Instructions to follow: Please rewrite every row below, swapping "pink flowering bush" for "pink hibiscus bush" and keeping everything else the same. Leave out the pictures.
Start of The data
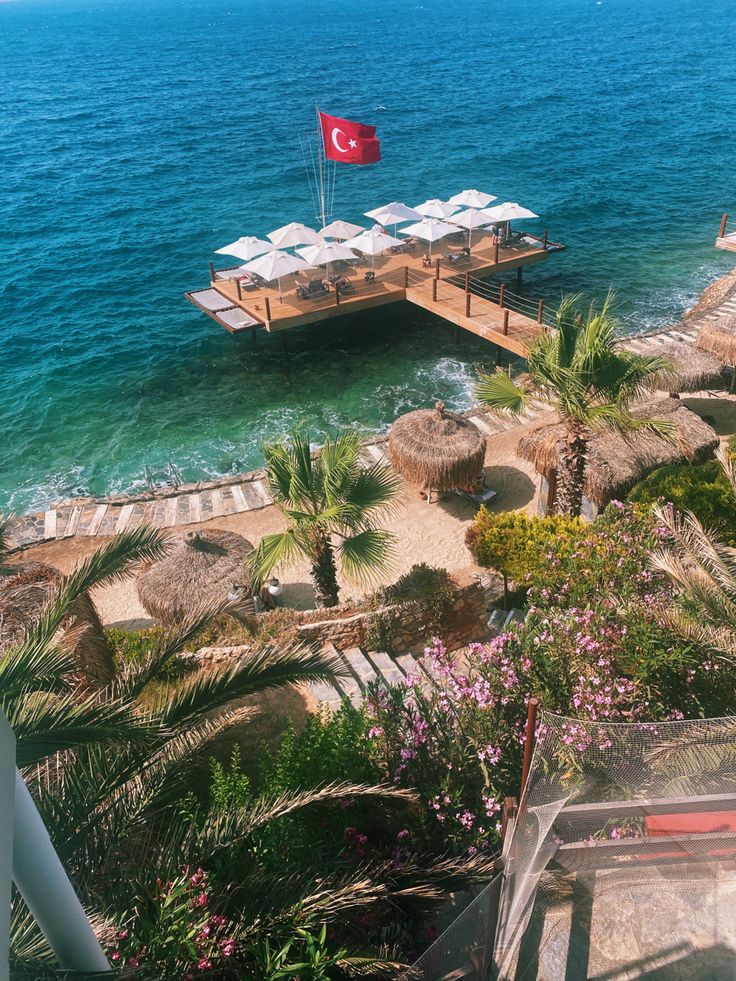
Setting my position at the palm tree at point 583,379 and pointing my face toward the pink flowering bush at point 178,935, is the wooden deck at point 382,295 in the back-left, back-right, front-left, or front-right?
back-right

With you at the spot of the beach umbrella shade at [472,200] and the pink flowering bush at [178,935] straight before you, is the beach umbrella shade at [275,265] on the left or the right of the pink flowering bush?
right

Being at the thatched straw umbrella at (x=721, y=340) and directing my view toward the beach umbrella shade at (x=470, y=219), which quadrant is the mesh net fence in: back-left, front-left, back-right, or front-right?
back-left

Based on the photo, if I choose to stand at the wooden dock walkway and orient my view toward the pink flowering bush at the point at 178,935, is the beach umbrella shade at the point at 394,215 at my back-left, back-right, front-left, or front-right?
back-right
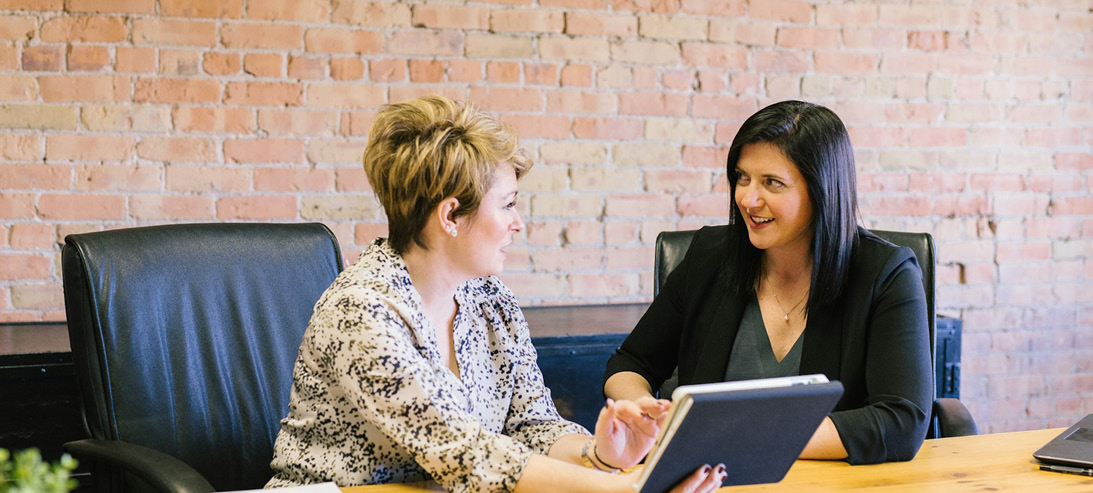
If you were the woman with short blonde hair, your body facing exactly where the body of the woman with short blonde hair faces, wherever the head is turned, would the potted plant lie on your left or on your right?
on your right

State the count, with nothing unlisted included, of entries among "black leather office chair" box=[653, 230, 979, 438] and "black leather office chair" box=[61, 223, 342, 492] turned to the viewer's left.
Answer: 0

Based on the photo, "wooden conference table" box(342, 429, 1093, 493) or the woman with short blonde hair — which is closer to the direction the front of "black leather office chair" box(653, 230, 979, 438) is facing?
the wooden conference table

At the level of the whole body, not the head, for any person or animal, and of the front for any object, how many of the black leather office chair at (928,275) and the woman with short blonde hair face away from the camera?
0

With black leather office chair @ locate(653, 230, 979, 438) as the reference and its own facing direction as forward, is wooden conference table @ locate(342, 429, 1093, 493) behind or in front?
in front

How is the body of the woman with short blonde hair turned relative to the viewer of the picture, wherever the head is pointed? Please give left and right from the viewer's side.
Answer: facing the viewer and to the right of the viewer

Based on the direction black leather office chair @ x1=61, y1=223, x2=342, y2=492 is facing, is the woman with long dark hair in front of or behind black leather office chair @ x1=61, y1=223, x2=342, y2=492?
in front

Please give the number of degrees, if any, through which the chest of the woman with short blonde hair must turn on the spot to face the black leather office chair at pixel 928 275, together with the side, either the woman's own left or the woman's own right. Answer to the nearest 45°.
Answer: approximately 90° to the woman's own left

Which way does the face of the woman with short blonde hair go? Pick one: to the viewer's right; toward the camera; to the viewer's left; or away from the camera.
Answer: to the viewer's right
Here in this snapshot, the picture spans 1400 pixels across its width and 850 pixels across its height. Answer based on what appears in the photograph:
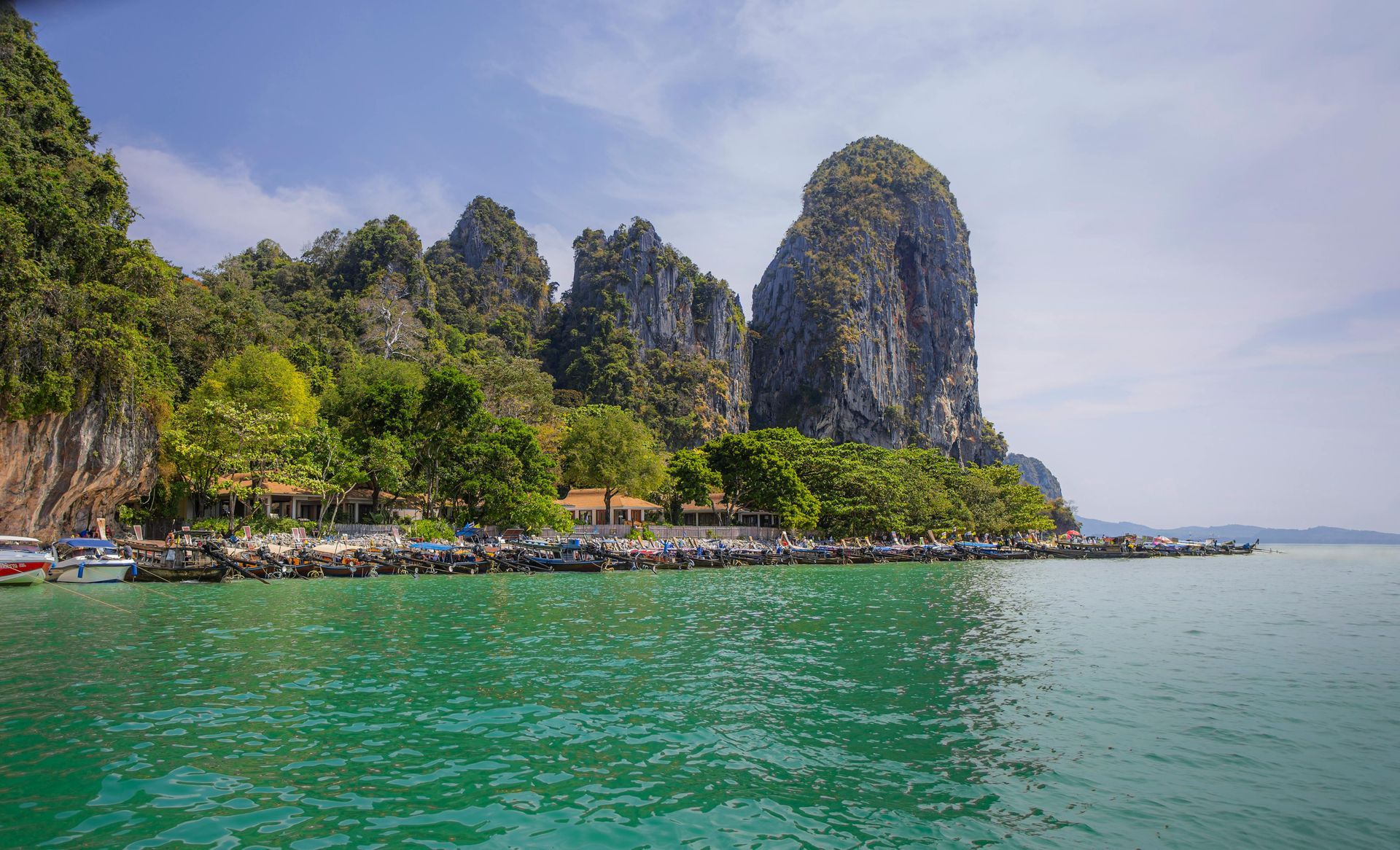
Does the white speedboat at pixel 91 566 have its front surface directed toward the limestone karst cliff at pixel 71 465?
no

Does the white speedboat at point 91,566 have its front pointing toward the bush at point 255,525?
no
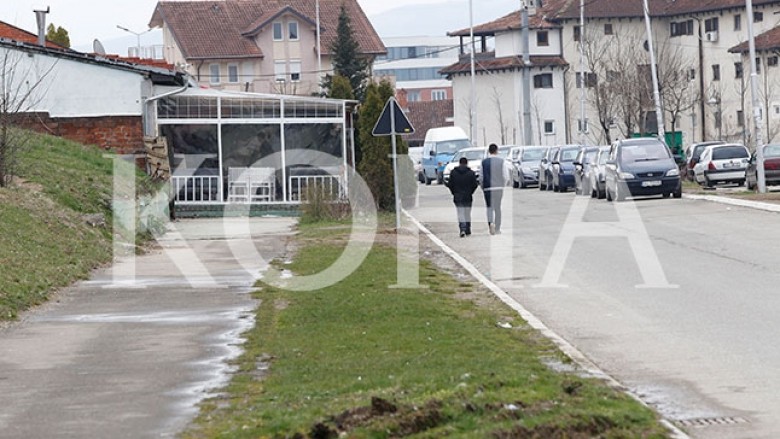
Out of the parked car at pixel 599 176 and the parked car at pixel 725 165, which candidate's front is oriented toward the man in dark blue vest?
the parked car at pixel 599 176

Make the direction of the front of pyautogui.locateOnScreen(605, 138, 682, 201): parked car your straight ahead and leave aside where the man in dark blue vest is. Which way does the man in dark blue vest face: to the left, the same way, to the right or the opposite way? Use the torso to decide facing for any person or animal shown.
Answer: the opposite way

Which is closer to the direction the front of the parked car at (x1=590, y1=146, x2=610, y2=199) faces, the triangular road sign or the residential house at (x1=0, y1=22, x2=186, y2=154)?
the triangular road sign

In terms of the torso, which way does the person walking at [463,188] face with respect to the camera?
away from the camera

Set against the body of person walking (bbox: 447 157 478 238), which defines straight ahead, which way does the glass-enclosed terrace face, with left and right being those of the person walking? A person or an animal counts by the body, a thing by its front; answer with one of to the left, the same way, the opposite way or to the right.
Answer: the opposite way

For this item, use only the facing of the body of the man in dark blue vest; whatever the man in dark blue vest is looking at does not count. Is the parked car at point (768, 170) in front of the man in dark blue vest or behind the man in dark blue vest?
in front

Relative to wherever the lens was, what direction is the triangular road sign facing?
facing away from the viewer

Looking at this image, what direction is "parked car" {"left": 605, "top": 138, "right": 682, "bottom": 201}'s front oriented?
toward the camera

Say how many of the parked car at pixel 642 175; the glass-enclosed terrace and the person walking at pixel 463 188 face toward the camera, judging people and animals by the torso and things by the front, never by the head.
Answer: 2

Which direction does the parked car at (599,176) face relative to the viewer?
toward the camera

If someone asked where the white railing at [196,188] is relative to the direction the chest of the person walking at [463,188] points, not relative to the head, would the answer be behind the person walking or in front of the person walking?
in front

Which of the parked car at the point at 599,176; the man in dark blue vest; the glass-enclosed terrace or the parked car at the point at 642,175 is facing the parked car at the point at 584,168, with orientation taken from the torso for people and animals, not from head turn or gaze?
the man in dark blue vest

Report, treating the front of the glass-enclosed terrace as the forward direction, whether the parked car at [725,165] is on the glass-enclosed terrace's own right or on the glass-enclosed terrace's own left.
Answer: on the glass-enclosed terrace's own left

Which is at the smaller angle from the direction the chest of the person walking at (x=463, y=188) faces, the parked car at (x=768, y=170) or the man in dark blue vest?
the parked car

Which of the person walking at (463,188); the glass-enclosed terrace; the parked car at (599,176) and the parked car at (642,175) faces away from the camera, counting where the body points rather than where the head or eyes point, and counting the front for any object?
the person walking

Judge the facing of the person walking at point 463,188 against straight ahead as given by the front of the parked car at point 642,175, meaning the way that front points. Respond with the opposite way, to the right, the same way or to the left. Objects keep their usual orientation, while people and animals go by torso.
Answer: the opposite way

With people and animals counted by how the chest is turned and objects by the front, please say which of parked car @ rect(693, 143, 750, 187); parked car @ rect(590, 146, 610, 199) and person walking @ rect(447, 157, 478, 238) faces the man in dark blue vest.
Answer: parked car @ rect(590, 146, 610, 199)

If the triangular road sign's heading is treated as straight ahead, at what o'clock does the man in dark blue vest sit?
The man in dark blue vest is roughly at 3 o'clock from the triangular road sign.

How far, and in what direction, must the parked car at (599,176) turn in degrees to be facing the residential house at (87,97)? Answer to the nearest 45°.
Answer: approximately 45° to its right

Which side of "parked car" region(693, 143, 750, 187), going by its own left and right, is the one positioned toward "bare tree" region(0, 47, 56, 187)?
left

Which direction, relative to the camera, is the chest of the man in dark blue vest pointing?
away from the camera
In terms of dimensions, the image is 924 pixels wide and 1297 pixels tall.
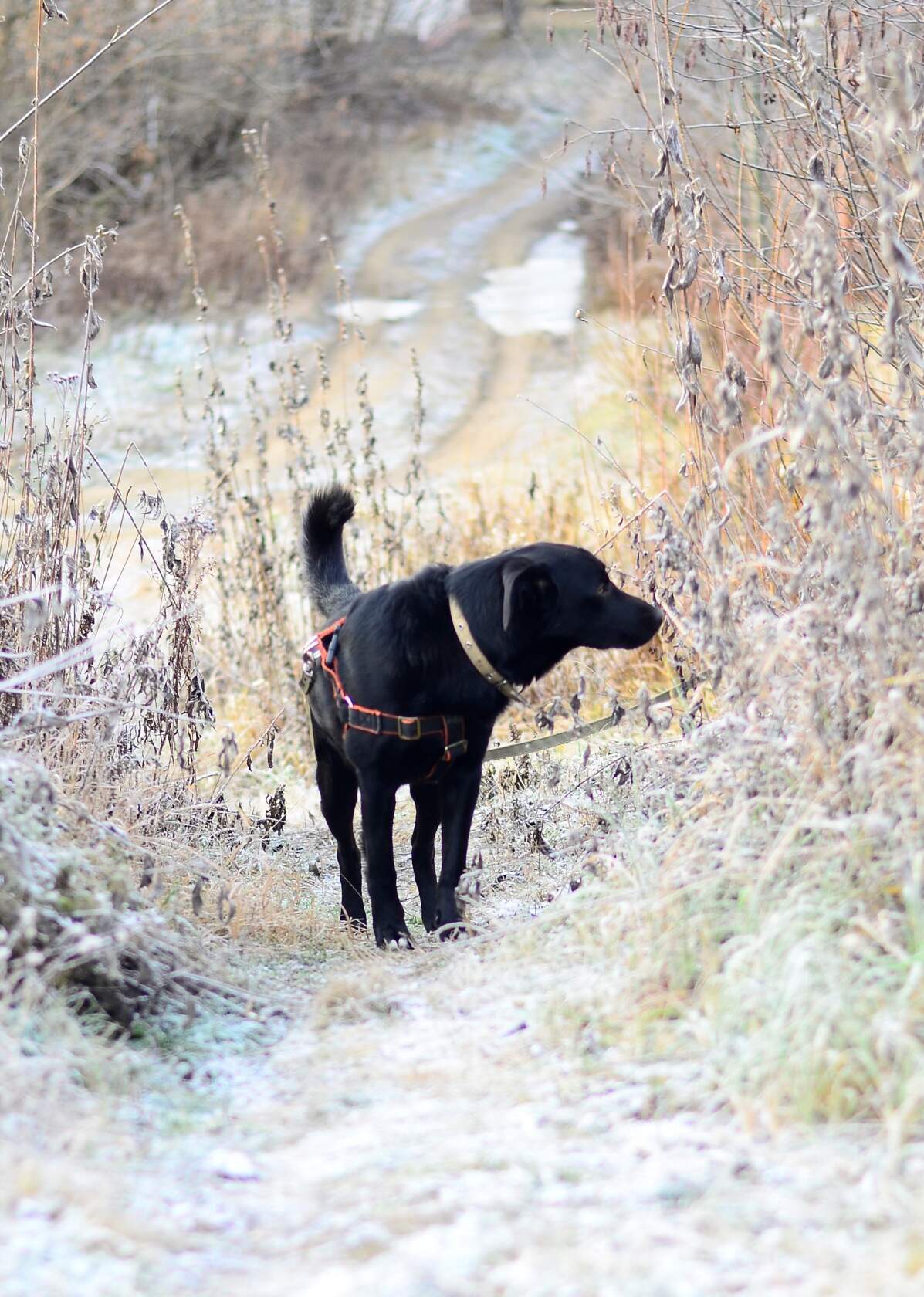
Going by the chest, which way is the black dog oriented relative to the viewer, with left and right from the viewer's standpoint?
End of The data
Written response:
Setting my position at the palm tree at point 583,379 and pointing my face toward the pink hibiscus bush at point 178,935, is the wooden deck at point 382,295 in the back-left, back-right, front-left, or front-right?
back-right

With you at the spot of the beach umbrella shade at [472,200] and the pink hibiscus bush at [178,935] straight before you, is the beach umbrella shade at [275,265] on the left or the right of the pink hibiscus bush?
right

Being at the thatched straw umbrella at (x=721, y=340) and directing my view toward the beach umbrella shade at (x=470, y=219), which quadrant is the mesh net fence in: back-left, front-left, back-right, or front-right?
back-left

Based on the photo, if I choose to stand at the wooden dock walkway and orient my view toward the pink hibiscus bush at the point at 178,935, is the beach umbrella shade at the point at 394,215 at my back-left, back-right, front-left, or front-right?
back-right
If you were the woman with short blonde hair, your body facing exactly where the body of the woman with short blonde hair faces, wherever the head is turned, would the potted plant lie on your left or on your right?
on your right

State the count, with nothing unlisted included, of entries among "black leather office chair" box=[653, 230, 979, 438] and "black leather office chair" box=[61, 223, 342, 492] turned to the viewer's left.
Answer: 0

Based on the photo, "wooden conference table" box(342, 429, 1093, 493) or the woman with short blonde hair — which is closer to the direction the front of "black leather office chair" box(653, 230, 979, 438) is facing?
the wooden conference table

At the level of the whole body, not the head, for any person or animal, and of the front for any object, how many of the black leather office chair at (928,275) and the woman with short blonde hair face away from the camera?
0

With black leather office chair @ locate(653, 230, 979, 438) as the reference and its own facing direction as forward, is wooden conference table @ locate(342, 429, 1093, 493) behind or in front?
in front

How is the body of the woman with short blonde hair turned relative to the viewer of the picture, wherever the head is pointed? Please give left and right from the viewer's side.
Answer: facing the viewer and to the right of the viewer

Based on the direction black leather office chair @ x1=61, y1=223, x2=342, y2=492 is facing, is the woman with long dark hair in front of or behind black leather office chair @ x1=61, y1=223, x2=342, y2=492?
in front

Please give the number of degrees, if any, through which the chest of the woman with short blonde hair must turn on the spot to face the black leather office chair at pixel 928 275, together with the side, either the woman's own left or the woman's own right. Answer to the nearest 45°.
Answer: approximately 90° to the woman's own left

Which way does the face of the woman with short blonde hair go? Pick one: to the viewer's right; toward the camera; to the viewer's left; or away from the camera.
Answer: to the viewer's right
Here in this snapshot, the picture spans 1400 pixels across its width and 850 pixels across its height. Answer based on what appears in the photograph:
Does the white speedboat at pixel 91 566 have its front surface directed toward the limestone karst cliff at pixel 71 465?
no

Does the white speedboat at point 91,566 have its front pointing toward the bush at point 255,525?
no
Out of the parked car at pixel 599 176 and the parked car at pixel 725 165, which candidate's front is oriented toward the man in dark blue vest?
the parked car at pixel 599 176

Make the direction of the front of pyautogui.locateOnScreen(605, 138, 682, 201): parked car your straight ahead and leave aside where the man in dark blue vest is. Which way does the man in dark blue vest face: to the left, the same way, to the right or the opposite way? Use the torso to decide facing for any person or animal shown.
Answer: the opposite way

Which is closer to the direction the front of the parked car at (x1=590, y1=146, x2=610, y2=199) faces, the triangular road sign or the residential house at (x1=0, y1=22, x2=186, y2=154)?
the triangular road sign

In terms of the torso, which way does the person walking at [463,188] face with respect to the camera?
away from the camera

Set against the body of person walking (bbox: 447 157 478 238), which defines straight ahead, which way does the glass-enclosed terrace face, with left and right being those of the person walking? A person or an animal counts by the body, a thing by its front; answer with one of to the left, the same way, the opposite way or to the right.
Answer: the opposite way

For this item, use only the facing of the body of the man in dark blue vest; whatever the man in dark blue vest is looking at does not count. Is the parked car at point (768, 170) in front of the man in dark blue vest or behind the man in dark blue vest?
in front

Relative to wherever the lens was, what direction is the triangular road sign facing?
facing away from the viewer

Looking at this image, what direction is "parked car" {"left": 605, "top": 138, "right": 682, "bottom": 201}'s front oriented?
toward the camera

Say how many of the parked car at pixel 642 175; the glass-enclosed terrace and the person walking at pixel 463 188 face toward the camera, judging people and animals by the torso and things by the front, never by the head.
Answer: 2

Which direction does the parked car at (599,176) face relative to the viewer?
toward the camera

If someone asked where the white railing at [196,188] is relative to the direction the chest of the person walking at [463,188] points, not relative to the head, would the answer be behind the person walking or in front of the person walking?
in front

Which of the parked car at the point at 599,176; the man in dark blue vest; the glass-enclosed terrace or the parked car at the point at 642,175 is facing the parked car at the point at 584,168, with orientation taken from the torso for people and animals, not from head turn or gaze?
the man in dark blue vest

Report, treating the front of the glass-enclosed terrace as the forward direction, whether the parked car at [725,165] is on the glass-enclosed terrace's own right or on the glass-enclosed terrace's own left.
Answer: on the glass-enclosed terrace's own left

Which is at the smaller angle from the direction the chest of the person walking at (x=463, y=188) faces, the parked car at (x=768, y=170) or the man in dark blue vest?
the parked car

Which of the person walking at (463,188); the glass-enclosed terrace; the parked car at (599,176) and the parked car at (642,175) faces away from the camera, counting where the body points rather than where the head or eyes point, and counting the front for any object?
the person walking

Judge the facing of the person walking at point 463,188 against straight ahead as given by the front of the parked car at point 642,175, meaning the way that front points. Respond with the opposite way, to the right, the same way or to the left. Objects keep their usual orientation, while people and animals go by torso.
Answer: the opposite way

With people and animals counted by how the chest is turned and objects by the front, please say which of parked car @ rect(693, 143, 750, 187); parked car @ rect(590, 146, 610, 199) and person walking @ rect(447, 157, 478, 238) faces the man in dark blue vest.
Answer: parked car @ rect(590, 146, 610, 199)

If the triangular road sign's heading is treated as straight ahead, at what o'clock does the man in dark blue vest sit?
The man in dark blue vest is roughly at 3 o'clock from the triangular road sign.

How far, and in what direction, must the parked car at (599,176) turn in degrees to be facing the residential house at (87,97)? Answer to the nearest 45°.
Answer: approximately 45° to its right

Which side of "parked car" region(693, 143, 750, 187), going by its own left and right, is the one positioned toward "bare tree" region(0, 47, 56, 187)?
left

Which direction, relative to the camera, is the chest of the man in dark blue vest pointing?
away from the camera
In terms of dimensions, the image is 924 pixels wide and 1297 pixels tall.
Going by the chest, which way is the black dog oriented relative to the viewer, with left and right from the viewer's standpoint?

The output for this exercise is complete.